On Liverpool’s Royal Albert Dock sit the International Slavery Museum and the Maritime Museum, both of which are overdue for some renovations. This year, work will begin to renovate parts of both museums, which are housed inside the same former warehouse named the Hartley Pavilion. A near-£60 million will go towards updating not only the pavilion but the Martin Luther King Jr (MLK) building, which sits across from it.

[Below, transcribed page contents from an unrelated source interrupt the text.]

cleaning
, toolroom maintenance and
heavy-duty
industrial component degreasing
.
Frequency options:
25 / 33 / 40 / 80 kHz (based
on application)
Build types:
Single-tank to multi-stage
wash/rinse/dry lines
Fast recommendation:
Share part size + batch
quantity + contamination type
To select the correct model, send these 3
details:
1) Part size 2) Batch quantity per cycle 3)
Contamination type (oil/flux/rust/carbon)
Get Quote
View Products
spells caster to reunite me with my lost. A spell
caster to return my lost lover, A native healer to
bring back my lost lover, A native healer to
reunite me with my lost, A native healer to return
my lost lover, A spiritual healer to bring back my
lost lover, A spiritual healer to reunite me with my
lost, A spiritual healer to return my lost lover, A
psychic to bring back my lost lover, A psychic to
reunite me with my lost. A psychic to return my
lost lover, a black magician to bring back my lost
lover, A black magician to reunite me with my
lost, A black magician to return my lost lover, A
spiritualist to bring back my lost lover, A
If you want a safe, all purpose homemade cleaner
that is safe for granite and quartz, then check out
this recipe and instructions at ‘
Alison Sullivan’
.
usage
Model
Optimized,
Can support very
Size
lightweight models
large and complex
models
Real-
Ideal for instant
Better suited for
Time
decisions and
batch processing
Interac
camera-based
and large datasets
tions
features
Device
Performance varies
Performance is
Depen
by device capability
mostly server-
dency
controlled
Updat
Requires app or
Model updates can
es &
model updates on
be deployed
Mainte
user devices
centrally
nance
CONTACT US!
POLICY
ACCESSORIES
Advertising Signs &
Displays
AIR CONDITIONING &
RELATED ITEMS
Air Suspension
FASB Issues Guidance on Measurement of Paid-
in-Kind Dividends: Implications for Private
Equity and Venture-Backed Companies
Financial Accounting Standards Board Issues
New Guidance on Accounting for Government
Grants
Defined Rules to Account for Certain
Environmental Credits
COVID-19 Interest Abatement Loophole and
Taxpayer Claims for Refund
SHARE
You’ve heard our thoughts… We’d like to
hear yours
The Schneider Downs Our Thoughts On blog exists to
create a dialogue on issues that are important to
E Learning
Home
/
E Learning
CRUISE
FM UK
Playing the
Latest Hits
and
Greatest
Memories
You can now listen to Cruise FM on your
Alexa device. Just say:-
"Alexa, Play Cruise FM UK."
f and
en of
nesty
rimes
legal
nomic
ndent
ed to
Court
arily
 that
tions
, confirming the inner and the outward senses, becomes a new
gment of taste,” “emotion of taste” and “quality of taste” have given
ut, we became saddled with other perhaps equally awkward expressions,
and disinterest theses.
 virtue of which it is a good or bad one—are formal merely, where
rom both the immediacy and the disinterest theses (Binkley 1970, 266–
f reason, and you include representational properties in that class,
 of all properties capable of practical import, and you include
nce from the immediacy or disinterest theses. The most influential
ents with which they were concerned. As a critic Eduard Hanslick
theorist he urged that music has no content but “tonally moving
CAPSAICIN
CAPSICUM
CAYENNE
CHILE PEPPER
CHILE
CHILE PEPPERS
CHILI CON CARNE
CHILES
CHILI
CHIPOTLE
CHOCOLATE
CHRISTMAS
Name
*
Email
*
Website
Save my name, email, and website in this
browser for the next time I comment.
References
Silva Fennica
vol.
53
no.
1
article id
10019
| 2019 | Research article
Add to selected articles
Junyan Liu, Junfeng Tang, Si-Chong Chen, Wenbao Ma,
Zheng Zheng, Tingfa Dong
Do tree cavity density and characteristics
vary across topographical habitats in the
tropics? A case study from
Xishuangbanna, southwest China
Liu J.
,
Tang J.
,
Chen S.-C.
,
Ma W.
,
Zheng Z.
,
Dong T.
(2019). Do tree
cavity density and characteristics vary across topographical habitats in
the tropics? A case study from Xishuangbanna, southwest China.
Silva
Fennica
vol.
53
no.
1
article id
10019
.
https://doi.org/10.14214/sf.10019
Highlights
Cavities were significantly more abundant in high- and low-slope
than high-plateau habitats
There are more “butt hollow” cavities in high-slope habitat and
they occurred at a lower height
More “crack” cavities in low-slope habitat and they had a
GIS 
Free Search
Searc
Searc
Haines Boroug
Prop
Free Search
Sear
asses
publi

The plans would see the International Slavery Museum expanded into the MLK building, allowing it to have an entrance of its own. Liverpool had strong ties to the Atlantic slave trade, being a significant port city in the eighteenth century. According to National Museums Liverpool (NML), this expansion will ‘create a much stronger, physical presence on the waterfront, symbolising the city’s commitment to addressing its ties to the transatlantic slave trade, and framing how visitors understand the history of the docks and the built environment surrounding them.’ 

The museums are working closely with black communities and victims of modern-slavery in the city, in an effort to allow this story to be told by those who it affects the most.

Laura Pye, director of NML, explained: ‘There has never been a more important time to address the legacies of transatlantic slavery and the redevelopment of the International Slavery Museum symbolises our, and our region’s, commitment to confronting the significant role the city played in British imperialism.’

The renovations will be managed by architectural firm Feilden Clegg Bradley Studios, which have previously worked with NML to create the original plans for the waterfront redesign five years ago.

Kossy Nnachetta, who is leading the project for the firm, discussed the importance of the project: ‘We understand that there is huge responsibility to help create a platform to tell this story, long whispered, yet still awaiting the space to fully express itself; and all the potent, deep-seated emotions it can elicit.’